Anthropology of the Multimedia City
How do we come to grips with the multimedia city? On the one hand, “rude speech girl” resists totalizing representation—lines of flight extend and multiply media into fractal complexities that cannot be reduced to a single, authoritative account where ultimate significance can be “mapped” against physical and social space. On the other hand, “rude speech girl” is an excess of representation—images, discourse, endless commentary, infinite regress. Finally, “representation” here may be less important than the capacity of multimedia to connect people together: the formation of networks of strong, weak and virtual ties that momentarily congeal around the production/reproduction/dissemination of multimedia. In actually, all of those goals and media effects coincide in behaviors that are as much about the performance of the self as the representation of the other.
The only way to accomplish an anthropology of the multimedia city is to intervene in that efflorescence—the way to the multimedia city is through the multimedia city. When we “intervene” here, it is not to arrest the viral movement of social media, but simply to generate the possibilities for different connections against entropic fields that will proliferate endlessly before finally collapsing on themselves. Not, in other words, to become media “producers” but to generate nodal constellations against those media productions.

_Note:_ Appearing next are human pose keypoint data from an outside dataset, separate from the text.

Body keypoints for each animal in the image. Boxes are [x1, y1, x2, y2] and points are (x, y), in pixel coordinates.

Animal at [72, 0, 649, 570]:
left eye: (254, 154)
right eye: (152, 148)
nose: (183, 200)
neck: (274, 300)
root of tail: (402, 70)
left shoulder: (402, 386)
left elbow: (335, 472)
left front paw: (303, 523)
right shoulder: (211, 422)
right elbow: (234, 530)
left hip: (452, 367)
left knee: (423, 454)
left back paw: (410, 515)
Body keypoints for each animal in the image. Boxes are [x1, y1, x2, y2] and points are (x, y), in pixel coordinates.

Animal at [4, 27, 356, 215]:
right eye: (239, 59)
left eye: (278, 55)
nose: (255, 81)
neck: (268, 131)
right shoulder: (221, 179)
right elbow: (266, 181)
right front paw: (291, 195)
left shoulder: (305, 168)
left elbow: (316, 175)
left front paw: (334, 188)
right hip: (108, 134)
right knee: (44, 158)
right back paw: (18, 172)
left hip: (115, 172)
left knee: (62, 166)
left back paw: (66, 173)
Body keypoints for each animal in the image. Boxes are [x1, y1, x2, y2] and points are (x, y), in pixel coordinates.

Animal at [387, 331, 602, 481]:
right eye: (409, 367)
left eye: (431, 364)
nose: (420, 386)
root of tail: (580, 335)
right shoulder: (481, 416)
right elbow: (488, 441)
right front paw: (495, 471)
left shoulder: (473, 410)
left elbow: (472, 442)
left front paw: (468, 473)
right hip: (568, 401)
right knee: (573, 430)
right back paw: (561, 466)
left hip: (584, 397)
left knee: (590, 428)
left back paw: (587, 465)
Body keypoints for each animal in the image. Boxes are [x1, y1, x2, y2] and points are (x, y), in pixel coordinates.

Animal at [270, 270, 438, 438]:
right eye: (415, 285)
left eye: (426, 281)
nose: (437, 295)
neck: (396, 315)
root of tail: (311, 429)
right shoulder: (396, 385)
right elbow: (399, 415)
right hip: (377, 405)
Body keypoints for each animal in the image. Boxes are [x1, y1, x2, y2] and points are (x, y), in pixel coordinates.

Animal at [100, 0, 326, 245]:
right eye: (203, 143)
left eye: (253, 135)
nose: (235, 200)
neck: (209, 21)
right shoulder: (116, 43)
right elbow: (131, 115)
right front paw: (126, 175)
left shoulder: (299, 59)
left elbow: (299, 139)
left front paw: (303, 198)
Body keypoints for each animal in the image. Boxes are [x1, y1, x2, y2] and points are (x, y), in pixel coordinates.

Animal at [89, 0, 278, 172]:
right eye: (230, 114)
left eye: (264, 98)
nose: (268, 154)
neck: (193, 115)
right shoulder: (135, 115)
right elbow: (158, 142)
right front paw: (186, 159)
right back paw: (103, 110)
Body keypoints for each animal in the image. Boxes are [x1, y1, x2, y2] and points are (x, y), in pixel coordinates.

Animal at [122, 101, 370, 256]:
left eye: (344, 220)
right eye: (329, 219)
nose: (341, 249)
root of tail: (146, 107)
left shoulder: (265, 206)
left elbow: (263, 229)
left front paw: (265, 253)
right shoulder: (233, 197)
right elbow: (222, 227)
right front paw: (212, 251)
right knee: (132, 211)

Ultimately, the goals of an anthropology of the multimedia city may seem merely tautological: the multimedia city itself. But there’s more to it than that: the production of difference against a field of meaning that is as much about connection as it is about disconnection. That is, people weigh-in, re-post, re-mix, link—but in ways that exclude critiques against a neo-liberal development that atomizes and alienates the human even as it connects people together in novel and profound ways. Anthropological responses should be to enjoin that circulation, but to do so through a critical context that mediates against the totalizations of capital.
Appadurai, Arjun (1996). Modernity at Large. Minneapolis: University of Minnesota Press.
McQuire, Scott (2008). Media City. Beverly Hills, CA: SAGE Publications.